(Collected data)
^^^^^^^^^^^^^^^^

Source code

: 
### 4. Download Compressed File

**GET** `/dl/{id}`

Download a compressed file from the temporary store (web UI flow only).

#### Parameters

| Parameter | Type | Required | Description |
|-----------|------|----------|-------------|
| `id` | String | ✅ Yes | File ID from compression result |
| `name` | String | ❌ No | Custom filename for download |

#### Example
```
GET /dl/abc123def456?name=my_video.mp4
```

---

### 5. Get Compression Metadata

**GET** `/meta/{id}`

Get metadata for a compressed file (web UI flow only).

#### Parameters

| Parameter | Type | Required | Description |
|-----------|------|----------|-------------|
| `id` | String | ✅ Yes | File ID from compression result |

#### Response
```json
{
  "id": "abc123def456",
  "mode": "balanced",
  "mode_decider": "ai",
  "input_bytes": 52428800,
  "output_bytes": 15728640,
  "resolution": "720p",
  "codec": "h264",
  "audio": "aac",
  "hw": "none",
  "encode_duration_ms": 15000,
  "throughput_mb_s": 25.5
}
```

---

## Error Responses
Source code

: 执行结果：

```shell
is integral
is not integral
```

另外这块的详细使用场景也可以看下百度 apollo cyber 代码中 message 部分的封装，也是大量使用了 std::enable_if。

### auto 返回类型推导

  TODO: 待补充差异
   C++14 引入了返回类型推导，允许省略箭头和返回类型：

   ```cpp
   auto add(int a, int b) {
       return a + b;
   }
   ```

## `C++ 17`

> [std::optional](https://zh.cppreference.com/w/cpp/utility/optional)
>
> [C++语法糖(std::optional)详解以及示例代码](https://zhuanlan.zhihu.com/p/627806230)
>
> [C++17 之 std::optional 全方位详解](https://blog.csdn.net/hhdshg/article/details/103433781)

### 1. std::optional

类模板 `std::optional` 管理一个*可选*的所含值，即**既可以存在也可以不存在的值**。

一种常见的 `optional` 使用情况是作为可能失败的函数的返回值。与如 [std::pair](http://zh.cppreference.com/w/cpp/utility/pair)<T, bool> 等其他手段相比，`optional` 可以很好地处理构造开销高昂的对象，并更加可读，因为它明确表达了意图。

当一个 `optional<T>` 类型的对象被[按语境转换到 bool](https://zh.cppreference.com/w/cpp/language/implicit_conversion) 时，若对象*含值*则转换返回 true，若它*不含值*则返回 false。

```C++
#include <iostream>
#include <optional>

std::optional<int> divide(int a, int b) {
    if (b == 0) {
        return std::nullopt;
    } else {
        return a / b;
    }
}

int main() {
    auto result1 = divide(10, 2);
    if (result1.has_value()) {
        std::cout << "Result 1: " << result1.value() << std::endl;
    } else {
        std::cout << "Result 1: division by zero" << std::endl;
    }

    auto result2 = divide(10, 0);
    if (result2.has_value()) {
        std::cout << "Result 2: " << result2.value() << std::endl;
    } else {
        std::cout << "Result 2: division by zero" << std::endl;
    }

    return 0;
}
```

^^^^^^^^^^^^^^^^

YOUR GOAL: Lines holding the word "cout" in the records above: how many are there? Answer with the number only.

SOLVED PROBLEM: 4